Supplied entries:

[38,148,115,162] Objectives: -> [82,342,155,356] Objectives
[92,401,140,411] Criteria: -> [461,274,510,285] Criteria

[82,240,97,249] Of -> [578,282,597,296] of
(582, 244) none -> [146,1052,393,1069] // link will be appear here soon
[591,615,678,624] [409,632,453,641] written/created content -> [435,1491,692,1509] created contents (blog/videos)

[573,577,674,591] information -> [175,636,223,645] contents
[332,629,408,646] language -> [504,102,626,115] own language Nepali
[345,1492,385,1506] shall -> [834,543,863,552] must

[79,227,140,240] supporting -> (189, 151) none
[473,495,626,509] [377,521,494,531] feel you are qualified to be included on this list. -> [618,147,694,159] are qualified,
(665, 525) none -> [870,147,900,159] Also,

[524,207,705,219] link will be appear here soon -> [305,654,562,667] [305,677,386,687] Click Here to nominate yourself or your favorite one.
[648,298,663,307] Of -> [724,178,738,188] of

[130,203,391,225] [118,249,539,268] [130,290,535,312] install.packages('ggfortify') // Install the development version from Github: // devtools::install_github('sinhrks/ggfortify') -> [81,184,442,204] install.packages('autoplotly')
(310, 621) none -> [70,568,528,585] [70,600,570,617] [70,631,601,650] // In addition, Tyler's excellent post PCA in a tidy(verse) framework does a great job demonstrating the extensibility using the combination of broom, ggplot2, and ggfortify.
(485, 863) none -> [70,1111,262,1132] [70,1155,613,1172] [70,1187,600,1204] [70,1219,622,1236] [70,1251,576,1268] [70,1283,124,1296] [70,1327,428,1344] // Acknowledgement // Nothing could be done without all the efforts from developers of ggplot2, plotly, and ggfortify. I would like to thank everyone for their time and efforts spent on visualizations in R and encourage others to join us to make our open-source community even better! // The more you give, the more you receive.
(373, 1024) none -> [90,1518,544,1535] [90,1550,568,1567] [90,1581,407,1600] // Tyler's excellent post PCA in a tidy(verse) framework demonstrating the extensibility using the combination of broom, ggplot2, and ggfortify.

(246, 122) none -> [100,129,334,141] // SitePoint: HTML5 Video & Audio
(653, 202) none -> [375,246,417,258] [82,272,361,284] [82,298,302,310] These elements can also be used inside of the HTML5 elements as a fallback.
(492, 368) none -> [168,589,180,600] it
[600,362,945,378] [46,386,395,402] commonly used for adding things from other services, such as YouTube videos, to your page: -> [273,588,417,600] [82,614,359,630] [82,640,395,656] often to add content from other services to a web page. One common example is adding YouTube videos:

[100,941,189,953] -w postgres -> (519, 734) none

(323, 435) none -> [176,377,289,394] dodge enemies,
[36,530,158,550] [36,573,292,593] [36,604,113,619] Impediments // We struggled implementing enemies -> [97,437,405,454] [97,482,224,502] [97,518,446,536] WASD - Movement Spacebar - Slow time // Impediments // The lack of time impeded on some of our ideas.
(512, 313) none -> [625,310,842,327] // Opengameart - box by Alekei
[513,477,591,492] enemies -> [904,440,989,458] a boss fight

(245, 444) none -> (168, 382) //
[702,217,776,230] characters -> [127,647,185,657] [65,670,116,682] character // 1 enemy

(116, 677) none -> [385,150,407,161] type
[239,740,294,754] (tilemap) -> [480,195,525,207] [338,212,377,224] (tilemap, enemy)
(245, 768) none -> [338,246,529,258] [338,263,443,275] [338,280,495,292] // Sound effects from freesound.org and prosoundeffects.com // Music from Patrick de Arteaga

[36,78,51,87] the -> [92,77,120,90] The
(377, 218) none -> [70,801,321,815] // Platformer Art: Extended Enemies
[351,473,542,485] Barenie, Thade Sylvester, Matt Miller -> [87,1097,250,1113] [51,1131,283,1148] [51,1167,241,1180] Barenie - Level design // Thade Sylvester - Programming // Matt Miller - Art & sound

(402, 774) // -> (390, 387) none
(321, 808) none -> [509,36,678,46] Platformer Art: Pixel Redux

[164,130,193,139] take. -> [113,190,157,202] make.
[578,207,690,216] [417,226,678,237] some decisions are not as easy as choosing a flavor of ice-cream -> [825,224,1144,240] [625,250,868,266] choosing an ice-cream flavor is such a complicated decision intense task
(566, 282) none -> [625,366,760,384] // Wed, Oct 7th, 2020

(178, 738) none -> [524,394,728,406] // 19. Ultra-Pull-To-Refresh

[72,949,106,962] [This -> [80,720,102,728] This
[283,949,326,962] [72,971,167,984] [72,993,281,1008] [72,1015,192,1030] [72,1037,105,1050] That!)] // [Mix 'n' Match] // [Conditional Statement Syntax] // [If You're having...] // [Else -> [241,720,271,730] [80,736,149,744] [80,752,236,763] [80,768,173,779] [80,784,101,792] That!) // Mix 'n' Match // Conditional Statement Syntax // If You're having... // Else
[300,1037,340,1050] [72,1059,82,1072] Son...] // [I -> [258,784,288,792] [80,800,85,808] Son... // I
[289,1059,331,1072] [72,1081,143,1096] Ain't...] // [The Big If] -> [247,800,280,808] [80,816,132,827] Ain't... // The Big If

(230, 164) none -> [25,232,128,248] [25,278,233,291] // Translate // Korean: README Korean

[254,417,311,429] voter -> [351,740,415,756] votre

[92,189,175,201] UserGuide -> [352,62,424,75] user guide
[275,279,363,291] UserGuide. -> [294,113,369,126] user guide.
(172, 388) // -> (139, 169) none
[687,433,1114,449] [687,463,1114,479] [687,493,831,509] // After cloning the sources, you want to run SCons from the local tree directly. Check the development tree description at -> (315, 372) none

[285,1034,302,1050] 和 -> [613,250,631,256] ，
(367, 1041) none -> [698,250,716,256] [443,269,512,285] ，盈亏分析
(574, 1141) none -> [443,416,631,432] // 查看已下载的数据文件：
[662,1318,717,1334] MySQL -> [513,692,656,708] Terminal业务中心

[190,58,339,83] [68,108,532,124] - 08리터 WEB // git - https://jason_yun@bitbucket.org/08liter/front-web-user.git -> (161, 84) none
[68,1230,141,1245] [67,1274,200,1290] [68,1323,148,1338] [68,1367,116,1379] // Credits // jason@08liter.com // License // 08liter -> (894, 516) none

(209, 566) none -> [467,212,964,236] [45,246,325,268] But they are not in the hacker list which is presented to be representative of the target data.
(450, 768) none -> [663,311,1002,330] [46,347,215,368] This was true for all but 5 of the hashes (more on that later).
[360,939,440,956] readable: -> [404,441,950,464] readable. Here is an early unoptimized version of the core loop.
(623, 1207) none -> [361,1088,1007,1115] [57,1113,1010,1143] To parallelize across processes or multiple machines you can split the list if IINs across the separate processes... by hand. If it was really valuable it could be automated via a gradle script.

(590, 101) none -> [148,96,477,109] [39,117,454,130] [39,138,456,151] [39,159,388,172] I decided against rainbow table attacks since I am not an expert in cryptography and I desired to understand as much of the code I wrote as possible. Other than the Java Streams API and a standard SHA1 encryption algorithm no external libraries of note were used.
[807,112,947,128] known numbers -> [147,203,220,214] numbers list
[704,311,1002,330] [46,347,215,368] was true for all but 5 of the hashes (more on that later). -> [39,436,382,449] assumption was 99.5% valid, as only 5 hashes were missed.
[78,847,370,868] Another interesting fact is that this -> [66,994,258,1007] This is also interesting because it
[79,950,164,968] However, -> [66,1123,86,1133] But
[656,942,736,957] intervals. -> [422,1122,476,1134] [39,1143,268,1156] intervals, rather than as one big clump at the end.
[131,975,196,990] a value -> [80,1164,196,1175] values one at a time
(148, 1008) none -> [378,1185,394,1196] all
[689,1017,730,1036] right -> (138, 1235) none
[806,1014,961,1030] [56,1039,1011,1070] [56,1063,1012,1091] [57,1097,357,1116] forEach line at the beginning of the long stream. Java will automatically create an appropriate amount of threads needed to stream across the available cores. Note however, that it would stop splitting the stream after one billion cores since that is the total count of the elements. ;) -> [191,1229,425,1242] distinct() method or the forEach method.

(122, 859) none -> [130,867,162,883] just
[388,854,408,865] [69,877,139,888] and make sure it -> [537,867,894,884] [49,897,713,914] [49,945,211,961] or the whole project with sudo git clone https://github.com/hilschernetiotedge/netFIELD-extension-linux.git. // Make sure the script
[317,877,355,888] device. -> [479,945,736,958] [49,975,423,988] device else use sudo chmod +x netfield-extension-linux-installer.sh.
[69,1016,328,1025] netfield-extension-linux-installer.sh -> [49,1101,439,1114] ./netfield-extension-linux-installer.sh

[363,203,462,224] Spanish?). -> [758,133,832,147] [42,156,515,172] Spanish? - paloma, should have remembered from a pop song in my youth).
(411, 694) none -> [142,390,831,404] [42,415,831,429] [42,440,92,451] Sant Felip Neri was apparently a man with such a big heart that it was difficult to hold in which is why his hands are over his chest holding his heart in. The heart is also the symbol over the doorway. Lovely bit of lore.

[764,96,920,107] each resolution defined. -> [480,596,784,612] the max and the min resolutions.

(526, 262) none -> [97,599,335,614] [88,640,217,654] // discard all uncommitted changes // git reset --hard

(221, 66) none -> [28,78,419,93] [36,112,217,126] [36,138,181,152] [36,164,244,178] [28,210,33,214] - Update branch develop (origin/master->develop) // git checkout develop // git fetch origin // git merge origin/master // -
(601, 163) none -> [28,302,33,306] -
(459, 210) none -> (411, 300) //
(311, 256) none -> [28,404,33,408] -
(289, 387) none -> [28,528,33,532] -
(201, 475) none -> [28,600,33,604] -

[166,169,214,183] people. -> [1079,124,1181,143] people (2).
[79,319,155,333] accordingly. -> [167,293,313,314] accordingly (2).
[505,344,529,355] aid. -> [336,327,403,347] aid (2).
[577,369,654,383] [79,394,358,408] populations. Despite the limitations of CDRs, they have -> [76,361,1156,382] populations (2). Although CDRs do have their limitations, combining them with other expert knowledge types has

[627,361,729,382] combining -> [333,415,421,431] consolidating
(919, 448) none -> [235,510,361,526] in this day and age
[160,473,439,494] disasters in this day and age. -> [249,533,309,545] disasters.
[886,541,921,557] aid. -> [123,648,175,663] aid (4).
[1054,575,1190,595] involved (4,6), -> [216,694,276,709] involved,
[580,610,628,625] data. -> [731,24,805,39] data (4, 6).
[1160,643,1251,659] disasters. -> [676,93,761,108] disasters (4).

Exercise details: Working from the material above, retype exactly the lines from the one with "(323, 435) none" through the one with "[164,130,193,139] take. ->", both included, and only those lines.

Answer below:
(323, 435) none -> [176,377,289,394] dodge enemies,
[36,530,158,550] [36,573,292,593] [36,604,113,619] Impediments // We struggled implementing enemies -> [97,437,405,454] [97,482,224,502] [97,518,446,536] WASD - Movement Spacebar - Slow time // Impediments // The lack of time impeded on some of our ideas.
(512, 313) none -> [625,310,842,327] // Opengameart - box by Alekei
[513,477,591,492] enemies -> [904,440,989,458] a boss fight

(245, 444) none -> (168, 382) //
[702,217,776,230] characters -> [127,647,185,657] [65,670,116,682] character // 1 enemy

(116, 677) none -> [385,150,407,161] type
[239,740,294,754] (tilemap) -> [480,195,525,207] [338,212,377,224] (tilemap, enemy)
(245, 768) none -> [338,246,529,258] [338,263,443,275] [338,280,495,292] // Sound effects from freesound.org and prosoundeffects.com // Music from Patrick de Arteaga

[36,78,51,87] the -> [92,77,120,90] The
(377, 218) none -> [70,801,321,815] // Platformer Art: Extended Enemies
[351,473,542,485] Barenie, Thade Sylvester, Matt Miller -> [87,1097,250,1113] [51,1131,283,1148] [51,1167,241,1180] Barenie - Level design // Thade Sylvester - Programming // Matt Miller - Art & sound

(402, 774) // -> (390, 387) none
(321, 808) none -> [509,36,678,46] Platformer Art: Pixel Redux

[164,130,193,139] take. -> [113,190,157,202] make.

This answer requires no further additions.